Cadillac Bud's lastest promotional campaign consisted of claiming that six to eight teams are in trouble and can't exist for another year, which, of course, is total rubbish. He says this is based on his plan to implement a contract provision that prevents clubs from having a certain amount of debt in relation to the value of the team. He says he will now enforce this provision. That, in turn, will put these teams in jeopardy.
Which begs the question, if Cadillac Bud has the authority to limit how much teams can spend, why does he want a salary cap? Doesn't he have one in place already with this debt limit provision? And if he suddenly decides to enforce it arbitrarily, will it yet be one more tactic that will put damages money in the union's pocket?
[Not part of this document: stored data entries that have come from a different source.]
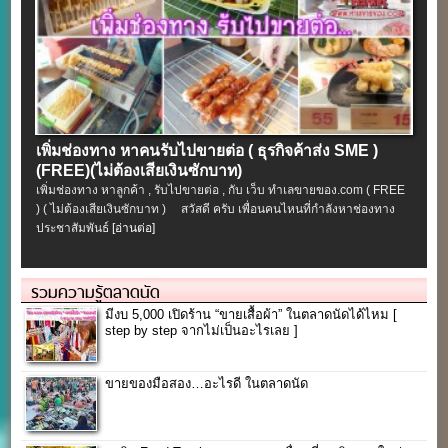
เพิ่มช่องทาง หาคนรับไปขายต่อ ( ธุรกิจค้าส่ง SME )
(FREE)(ไม่ต้องเสียเงินซักบาท)
เพิ่มช่องทาง หาลูกค้า , รับไปขายต่อ , กับ เว็บ ทำเลขายของ.com ( FREE
) ( ไม่ต้องเสียเงินซักบาท ) สวัสดี ครับ เพื่อนคนไหนที่กำลังหาช่องทาง
ประชาสัมพันธ์
[อ่านต่อ]
รวมความรู้ตลาดนัด
มีงบ 5,000 เปิดร้าน “ขายเสื้อผ้า” ในตลาดนัดได้ไหม [
step by step จากไม่เป็นอะไรเลย ]
ขายของมือสอง…อะไรดี ในตลาดนัด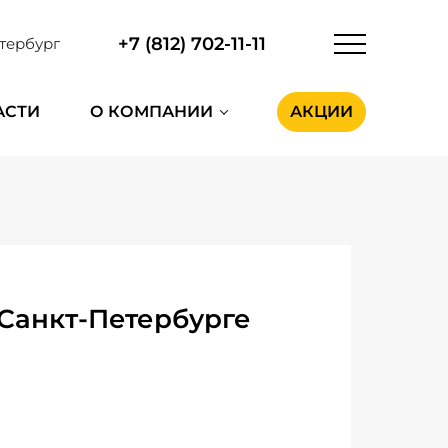
+7 (812) 702-11-11
тербург
АСТИ
О КОМПАНИИ
АКЦИИ
 Санкт-Петербурге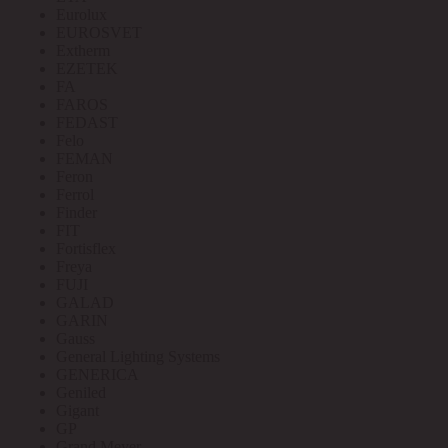
Eurolux
EUROSVET
Extherm
EZETEK
FA
FAROS
FEDAST
Felo
FEMAN
Feron
Ferrol
Finder
FIT
Fortisflex
Freya
FUJI
GALAD
GARIN
Gauss
General Lighting Systems
GENERICA
Geniled
Gigant
GP
Grand Meyer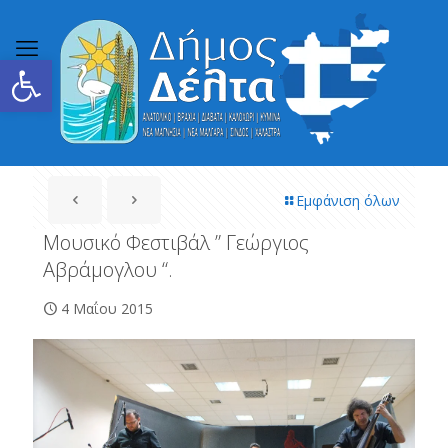
Ανοίξτε τη γραμμή εργαλείων
Εμφάνιση όλων
Μουσικό Φεστιβάλ ” Γεώργιος
Αβράμογλου “.
4 Μαΐου 2015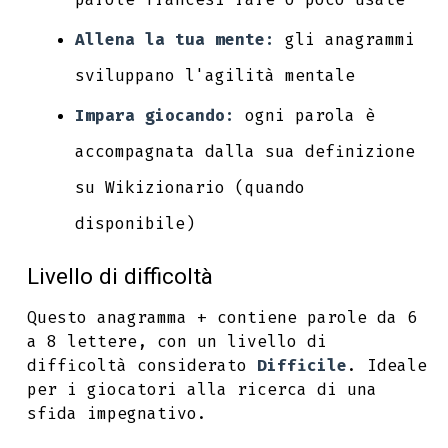
Allena la tua mente:
gli anagrammi
sviluppano l'agilità mentale
Impara giocando:
ogni parola è
accompagnata dalla sua definizione
su Wikizionario (quando
disponibile)
Livello di difficoltà
Questo anagramma + contiene parole da 6
a 8 lettere, con un livello di
difficoltà considerato
Difficile
. Ideale
per i giocatori alla ricerca di una
sfida impegnativo.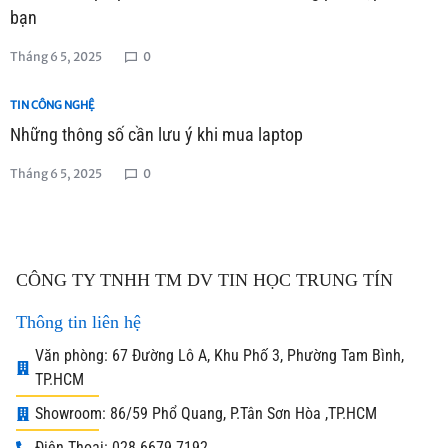
bạn
Tháng 6 5, 2025
0
TIN CÔNG NGHỆ
Những thông số cần lưu ý khi mua laptop
Tháng 6 5, 2025
0
CÔNG TY TNHH TM DV TIN HỌC TRUNG TÍN
Thông tin liên hệ
Văn phòng: 67 Đường Lô A, Khu Phố 3, Phường Tam Bình,
TP.HCM
Showroom: 86/59 Phổ Quang, P.Tân Sơn Hòa ,TP.HCM
Điện Thoại: 028 6679 7192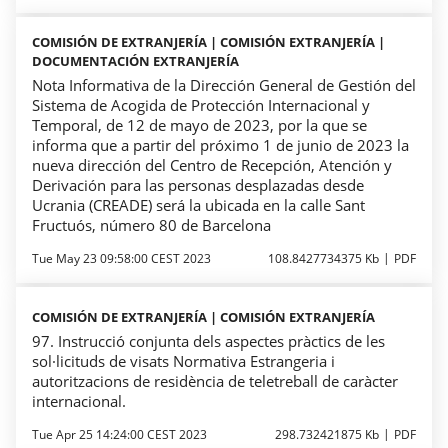
COMISIÓN DE EXTRANJERÍA | COMISIÓN EXTRANJERÍA |
DOCUMENTACIÓN EXTRANJERÍA
Nota Informativa de la Dirección General de Gestión del
Sistema de Acogida de Protección Internacional y
Temporal, de 12 de mayo de 2023, por la que se
informa que a partir del próximo 1 de junio de 2023 la
nueva dirección del Centro de Recepción, Atención y
Derivación para las personas desplazadas desde
Ucrania (CREADE) será la ubicada en la calle Sant
Fructuós, número 80 de Barcelona
Tue May 23 09:58:00 CEST 2023
108.8427734375 Kb
PDF
COMISIÓN DE EXTRANJERÍA | COMISIÓN EXTRANJERÍA
97. Instrucció conjunta dels aspectes pràctics de les
sol·licituds de visats Normativa Estrangeria i
autoritzacions de residència de teletreball de caràcter
internacional.
Tue Apr 25 14:24:00 CEST 2023
298.732421875 Kb
PDF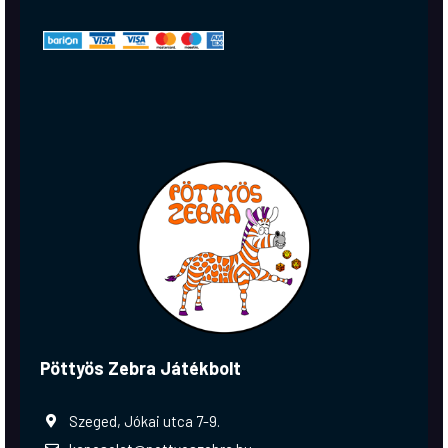
Pöttyös Zebra Játékbolt
Szeged, Jókai utca 7-9.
Also, you know what you have when you have eight teams fold? A new league, baby, and the last thing Cadillac Bud wants to see is another showroom across the street. So you can dismiss his threats. Store it with all of the other Cadillac Bud fibs (they may have to designate a state as a dumping site for all of the lies that the commissioner of baseball has foisted upon a nation).
Then there are the strike threats now being floated by the union, which sets the stage for yet another work stoppage that could end this season early and close down the postseason for the second time.
All of this gloom and doom about a strike has resulted in predictions of the death of baseball. But baseball is either immortal or the undead, depending on your point of view. It can't be killed, because if it could, the love of the game would have died in Washington a long time ago.
Think about it. We haven't had major league baseball in Washington since the Senators left after the 1971 season and moved to Arlington, Texas. And since then, we have been used and abused numerous times by baseball, seeking to get ballparks built in another cities. We have been jilted and teased enough times that you would think at some point people would say no more and put their jerseys, caps and other baseball belongings in a giant pile at RFK Stadium and start a bonfire.
But no, here we are more pumped up than ever about the prospects of getting a team. You have the commissioner of baseball declaring that the game is on the verge of bankruptcy and the players union threatening yet another strike. And yet today, before the Washington Board of Trade, two groups of people with a lot of money and a lot of brains Washington Baseball Club and Virginia Baseball Inc. will tell business leaders their plans to bring baseball back to the region.
Why? Why would anyone be willing to invest so much money, time and energy in this game that has done nothing but dump on Washington? Why would 100 kids who have never seen a major league baseball game in Washington come to the ballpark to learn the game?
Because on a sunny May afternoon there was nothing better than to be at RFK Stadium, watching baseball even if it was instructional baseball in a clinic and neither the absence of the game for so many years nor the dire predictions of its demise could diminish the moment. It felt so right.